Saçım bir türlü olmadığı için biraz sinirlendi ama bunu bana hiç yansıtmadı. Sessizce, tokayı ve tarağı komodinin üstüne bıraktı. Babama seslendi. Bir dakika geçmeden babam geldi ve saçımı hiç özen göstermeden, sanki yıllardır saç yapıyormuş gibi, tek seferde düzgünce topladı. Annemle aynadan şaşkın bir şekilde birbirimize baktık. Ben dayanamayıp gülmeye başladım. Ardından annem ''İki saattir uğraşıyorum, geldi tek seferde kırk yıllık saç yapıyormuş gibi yaptı, helal olsun,'' dedi şaşkınlıkla. İkisi de güldü.
Annem toz almaya gitti, daha sonra evi süpürdü, sildi. Misafirlere hazır olması için tabak, çatal ve çay bardaklarını hazırladı. Bütün hazırlıklar tamamdı.

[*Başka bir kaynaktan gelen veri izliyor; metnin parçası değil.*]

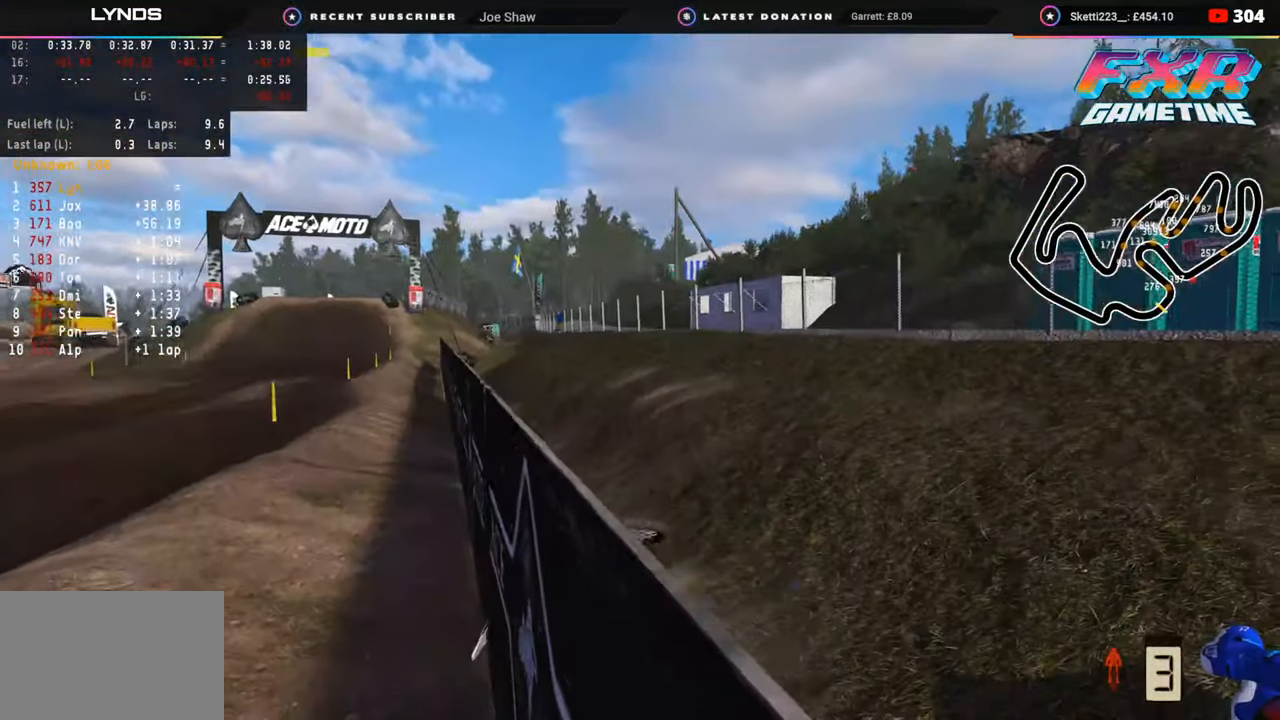
Gameplay with a controller (PlayStation layout); each line is a JSON object with the inputs held at the frame after it. "events" lists button and stick changes between this image and that frame as [ms after this image, input, new state], when the widget could be followed in between.
{"buttons": [], "left_stick": "center", "right_stick": "center", "events": [[100, "SELECT", "down"], [217, "SELECT", "up"], [300, "SELECT", "down"], [400, "SELECT", "up"]]}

Çok geçmeden kapı çaldı. Misafirleri her zaman dış kapıdan salona doğru 'L' şekli oluşturacak şekilde karşılardık. Annem kapıyı açtıktan sonra, sırayla annem, babam, abim, ben tokalaşır ve misafirleri salona alırdık. Tabii, bu sefer üçümüz vardık, abim okuldaydı.
Yine aynı şekilde oldu. Onlar asansörden çıkarken ben çoktan arabamı koridorun girişine -misafir gelince her zaman durduğum yere- park etmiştim.
Annem kapıyı açtı ''Hoş geldiniz,'' dedi güler yüzle. İlk Seçil teyze içeri girdi. Annem elini uzattı, tokalaştılar. ''Hoş bulduk,'' dedi. Annem salona geçebileceklerini söyleyip buyur etti. Babam da ''Hoş geldiniz,'' dedi. Onlar da tokalaştıktan sonra, ben de ''Hoş geldiniz,'' dedim gülümseyerek ve sonra elimi uzattım. Yani uzatabildiğim kadar. Seçil teyze elimi uzattığımı görünce şaşırdı. Yaşım daha küçük olduğu için bize gelince görenlerin şaşırdığı bir durumdu bu. Tabii, artık biz bu tepkileri normal karşılıyorduk. İlk şaşkınlığı gidince, o da elini uzattı ve uzatmış olduğum elimi sıktı. ''Hoş bulduk canım,'' dedi tebessüm ederek.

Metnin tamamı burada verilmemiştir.